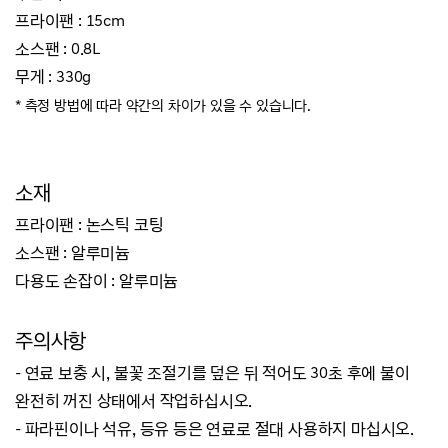
프라이팬 : 15cm
소스팬 : 0.8L
무게 : 330g
* 측정 방법에 따라 약간의 차이가 있을 수 있습니다.
소재
프라이팬 : 논스틱 코팅
소스팬 : 알루미늄
다용도 손잡이 : 알루미늄
주의사항
- 연료 보충 시, 불꽃 조절기를 덮은 뒤 적어도 30초 후에 불이
완전히 꺼진 상태에서 작업하십시오.
- 파라핀이나 석유, 등유 등은 연료로 절대 사용하지 마십시오.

* Problem to solve:
Print each record exactly as it stands, leaving the images out.

* Task answer:
프라이팬 : 15cm
소스팬 : 0.8L
무게 : 330g
* 측정 방법에 따라 약간의 차이가 있을 수 있습니다.
소재
프라이팬 : 논스틱 코팅
소스팬 : 알루미늄
다용도 손잡이 : 알루미늄
주의사항
- 연료 보충 시, 불꽃 조절기를 덮은 뒤 적어도 30초 후에 불이
완전히 꺼진 상태에서 작업하십시오.
- 파라핀이나 석유, 등유 등은 연료로 절대 사용하지 마십시오.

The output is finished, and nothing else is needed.